I take buses on Yonge north of Finch every day and the situation is not that bad. For whatever reason - I don't know if they've done anything with light cycles or enforcing the diamond lanes, etc. - they flow well. Bus lanes won't do much if Viva buses are stuck behind Steeles buses stopping for local traffic.
 
*Will the province vacate the LCBO out of Summerhill in 10 years?

It would be smarter to avoid Yonge by putting the stop at Dupont. Less congestion this way.
 
^ I was thinking of people heading for Bay and King but I guess they would be using Union for that. You're right that Yonge would be best for Yonge and Bloor or Yonge and Eglinton. See you later LCBO.
 
Rail through North Toronto would be fantastic to see again! And the LCBO "is" the province anyway, so they'd pretty much have to abide.

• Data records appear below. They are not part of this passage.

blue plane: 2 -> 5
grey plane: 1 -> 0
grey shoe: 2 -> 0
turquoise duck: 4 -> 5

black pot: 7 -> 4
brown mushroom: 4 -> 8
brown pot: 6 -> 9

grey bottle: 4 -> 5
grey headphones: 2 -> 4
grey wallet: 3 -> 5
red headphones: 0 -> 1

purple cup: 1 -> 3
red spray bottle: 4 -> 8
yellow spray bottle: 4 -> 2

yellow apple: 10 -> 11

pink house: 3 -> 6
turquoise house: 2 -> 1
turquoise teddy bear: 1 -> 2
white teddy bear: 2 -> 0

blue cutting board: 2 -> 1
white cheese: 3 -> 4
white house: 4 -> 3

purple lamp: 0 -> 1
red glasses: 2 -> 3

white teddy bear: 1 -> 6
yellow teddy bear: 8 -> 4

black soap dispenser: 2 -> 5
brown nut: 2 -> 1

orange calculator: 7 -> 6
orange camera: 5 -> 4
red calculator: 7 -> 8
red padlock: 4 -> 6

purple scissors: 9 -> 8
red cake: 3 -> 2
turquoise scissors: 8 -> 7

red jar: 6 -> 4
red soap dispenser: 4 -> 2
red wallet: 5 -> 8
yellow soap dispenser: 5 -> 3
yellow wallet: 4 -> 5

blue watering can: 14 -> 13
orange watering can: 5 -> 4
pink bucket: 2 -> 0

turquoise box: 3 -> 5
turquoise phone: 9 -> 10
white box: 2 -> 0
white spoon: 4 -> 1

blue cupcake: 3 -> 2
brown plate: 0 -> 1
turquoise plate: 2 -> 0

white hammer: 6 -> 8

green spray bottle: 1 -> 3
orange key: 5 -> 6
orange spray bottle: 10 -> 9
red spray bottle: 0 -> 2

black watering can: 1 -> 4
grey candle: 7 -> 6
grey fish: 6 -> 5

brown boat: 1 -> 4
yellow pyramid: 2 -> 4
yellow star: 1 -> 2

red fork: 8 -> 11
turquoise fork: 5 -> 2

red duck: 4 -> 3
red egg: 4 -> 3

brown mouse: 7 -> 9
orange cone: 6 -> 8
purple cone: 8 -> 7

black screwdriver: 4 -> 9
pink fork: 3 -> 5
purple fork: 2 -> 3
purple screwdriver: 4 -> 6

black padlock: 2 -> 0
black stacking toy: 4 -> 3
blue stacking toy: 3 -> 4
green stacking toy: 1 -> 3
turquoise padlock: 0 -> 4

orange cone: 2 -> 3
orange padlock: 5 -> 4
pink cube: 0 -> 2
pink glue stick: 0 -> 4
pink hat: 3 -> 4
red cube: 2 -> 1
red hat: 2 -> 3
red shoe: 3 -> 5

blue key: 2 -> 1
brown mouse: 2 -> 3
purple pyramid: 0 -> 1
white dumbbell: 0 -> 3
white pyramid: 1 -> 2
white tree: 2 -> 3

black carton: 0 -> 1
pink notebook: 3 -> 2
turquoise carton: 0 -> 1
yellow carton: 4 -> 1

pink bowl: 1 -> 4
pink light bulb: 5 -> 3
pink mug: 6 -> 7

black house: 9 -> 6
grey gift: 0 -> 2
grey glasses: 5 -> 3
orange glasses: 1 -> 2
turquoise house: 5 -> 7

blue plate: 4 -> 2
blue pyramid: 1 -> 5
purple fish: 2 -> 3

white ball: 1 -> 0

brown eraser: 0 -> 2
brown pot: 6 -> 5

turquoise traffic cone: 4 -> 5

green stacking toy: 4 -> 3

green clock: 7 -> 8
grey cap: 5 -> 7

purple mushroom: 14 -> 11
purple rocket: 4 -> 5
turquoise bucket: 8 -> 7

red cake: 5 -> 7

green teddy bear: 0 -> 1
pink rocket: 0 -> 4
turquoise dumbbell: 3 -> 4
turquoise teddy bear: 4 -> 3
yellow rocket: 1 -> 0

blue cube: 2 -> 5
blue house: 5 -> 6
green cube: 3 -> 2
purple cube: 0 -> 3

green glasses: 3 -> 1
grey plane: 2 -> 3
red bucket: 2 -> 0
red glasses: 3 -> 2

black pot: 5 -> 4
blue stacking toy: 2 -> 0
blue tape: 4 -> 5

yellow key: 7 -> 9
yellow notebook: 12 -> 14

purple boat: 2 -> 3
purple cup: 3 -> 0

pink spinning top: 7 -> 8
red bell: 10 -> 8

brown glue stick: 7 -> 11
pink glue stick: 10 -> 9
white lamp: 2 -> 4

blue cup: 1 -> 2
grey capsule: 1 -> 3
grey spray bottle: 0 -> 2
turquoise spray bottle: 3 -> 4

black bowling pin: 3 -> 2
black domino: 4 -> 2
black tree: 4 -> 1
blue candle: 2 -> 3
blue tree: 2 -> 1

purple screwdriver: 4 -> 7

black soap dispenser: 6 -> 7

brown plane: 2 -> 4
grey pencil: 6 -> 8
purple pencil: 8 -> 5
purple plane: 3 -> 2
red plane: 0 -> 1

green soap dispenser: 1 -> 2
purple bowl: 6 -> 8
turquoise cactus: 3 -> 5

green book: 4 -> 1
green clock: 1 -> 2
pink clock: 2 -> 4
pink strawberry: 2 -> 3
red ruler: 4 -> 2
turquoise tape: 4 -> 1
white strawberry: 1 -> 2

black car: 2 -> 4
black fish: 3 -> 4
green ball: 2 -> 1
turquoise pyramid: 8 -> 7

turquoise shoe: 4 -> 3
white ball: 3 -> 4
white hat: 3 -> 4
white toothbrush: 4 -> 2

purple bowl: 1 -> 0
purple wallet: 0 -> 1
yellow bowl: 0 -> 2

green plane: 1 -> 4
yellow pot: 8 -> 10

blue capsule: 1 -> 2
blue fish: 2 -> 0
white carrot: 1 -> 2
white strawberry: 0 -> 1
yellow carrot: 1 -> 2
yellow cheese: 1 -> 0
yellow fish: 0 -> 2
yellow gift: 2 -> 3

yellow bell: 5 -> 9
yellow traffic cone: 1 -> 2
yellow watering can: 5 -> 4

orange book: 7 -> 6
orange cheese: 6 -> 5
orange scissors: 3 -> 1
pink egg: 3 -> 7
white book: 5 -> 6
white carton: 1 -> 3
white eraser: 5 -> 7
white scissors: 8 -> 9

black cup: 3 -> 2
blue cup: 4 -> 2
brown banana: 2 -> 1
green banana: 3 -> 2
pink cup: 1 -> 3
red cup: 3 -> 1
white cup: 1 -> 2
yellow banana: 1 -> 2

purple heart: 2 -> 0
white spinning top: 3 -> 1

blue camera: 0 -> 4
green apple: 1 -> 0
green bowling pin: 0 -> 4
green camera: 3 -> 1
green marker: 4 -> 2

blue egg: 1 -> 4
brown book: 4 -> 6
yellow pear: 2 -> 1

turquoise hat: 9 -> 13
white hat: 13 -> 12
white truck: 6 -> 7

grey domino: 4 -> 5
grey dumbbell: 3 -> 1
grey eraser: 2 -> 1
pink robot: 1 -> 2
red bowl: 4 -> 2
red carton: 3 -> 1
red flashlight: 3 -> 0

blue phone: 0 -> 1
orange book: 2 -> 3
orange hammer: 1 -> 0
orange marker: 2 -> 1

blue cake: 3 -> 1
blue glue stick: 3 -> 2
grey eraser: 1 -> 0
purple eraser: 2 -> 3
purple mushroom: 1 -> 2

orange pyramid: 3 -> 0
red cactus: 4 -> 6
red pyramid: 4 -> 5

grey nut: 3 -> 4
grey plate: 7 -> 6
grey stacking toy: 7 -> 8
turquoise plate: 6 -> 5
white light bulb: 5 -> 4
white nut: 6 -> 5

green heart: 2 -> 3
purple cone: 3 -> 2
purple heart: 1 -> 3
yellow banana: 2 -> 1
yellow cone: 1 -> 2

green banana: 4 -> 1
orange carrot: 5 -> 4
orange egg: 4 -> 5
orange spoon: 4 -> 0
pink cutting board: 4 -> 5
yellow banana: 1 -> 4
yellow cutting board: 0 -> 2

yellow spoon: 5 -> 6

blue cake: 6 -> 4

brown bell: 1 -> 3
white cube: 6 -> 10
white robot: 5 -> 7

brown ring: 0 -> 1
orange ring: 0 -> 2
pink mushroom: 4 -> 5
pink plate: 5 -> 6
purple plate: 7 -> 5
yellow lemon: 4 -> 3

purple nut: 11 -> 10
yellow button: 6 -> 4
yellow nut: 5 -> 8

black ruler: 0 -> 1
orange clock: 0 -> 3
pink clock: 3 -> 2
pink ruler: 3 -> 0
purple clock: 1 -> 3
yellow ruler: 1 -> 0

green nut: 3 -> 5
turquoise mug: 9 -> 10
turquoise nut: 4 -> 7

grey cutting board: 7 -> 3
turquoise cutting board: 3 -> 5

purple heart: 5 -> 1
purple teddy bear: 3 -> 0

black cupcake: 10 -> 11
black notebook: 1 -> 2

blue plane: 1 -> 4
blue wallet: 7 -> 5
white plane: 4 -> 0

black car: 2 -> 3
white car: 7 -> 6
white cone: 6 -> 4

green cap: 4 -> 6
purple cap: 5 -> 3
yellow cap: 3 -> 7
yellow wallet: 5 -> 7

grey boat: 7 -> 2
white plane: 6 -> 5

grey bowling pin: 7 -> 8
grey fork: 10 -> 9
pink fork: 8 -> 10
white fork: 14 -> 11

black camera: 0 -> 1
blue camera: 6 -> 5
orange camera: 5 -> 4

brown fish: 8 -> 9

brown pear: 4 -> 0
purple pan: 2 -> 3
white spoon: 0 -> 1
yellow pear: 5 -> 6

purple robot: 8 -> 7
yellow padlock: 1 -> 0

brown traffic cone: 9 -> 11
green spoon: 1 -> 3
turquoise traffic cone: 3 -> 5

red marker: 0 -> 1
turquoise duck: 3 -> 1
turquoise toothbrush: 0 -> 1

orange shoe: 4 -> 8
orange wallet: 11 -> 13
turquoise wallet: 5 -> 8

It would make sense to have stations at both Dupont and Summerhill methinks.
 
I would love to see stops at both Yonge AND Dupont, but that's probably too much to ask. I suspect the big interchange will indeed be Dupont. Though I remeber reading somewhere that the TTC has reserved a bit of land for a southern entrance to Summerhill station for years in anticipation of something like this.
 
I'm sure the two could peacefully coexist. A GO station there doesn't need to be a large facility and the subway station it would connect to lies just to the east of the LCBO building.
 
*Everything about the GO plans seems to make sense over the long-term, but there's a lot of what-ifs regarding the type of service. Let's hope it's something s-bahn like on Lakeshore (and possibly Georgetown) than the "commuter"-type service they currently run.

While no official details have been announced yet, and probably won't until after the election, it does appear that an S-Bahn style service is what is going to be developed over the coming years, starting with the Lakeshore line. The use of regional class trains is being explored and with the electrification of Lakeshore that would allow all lines leading into it to also consider the idea once it is completed. Georgetown is a bigger question mark, but, there is still a small chance that the scope of the project could change in the next few months and upgrades to the line could include electrification and frequencies approaching those of a regional system.

Aside from Lakeshore, and maybe Georgetown, I would not expect any other lines to change in nature from commuter rail to regional rail, at least not for another 5 - 10 years. And not because GO will have no desire to do so, but mostly because to make that happen is going to require a very large modernization program of its tracks which will simply take time to bring lines up to the standard needed for regional rail service.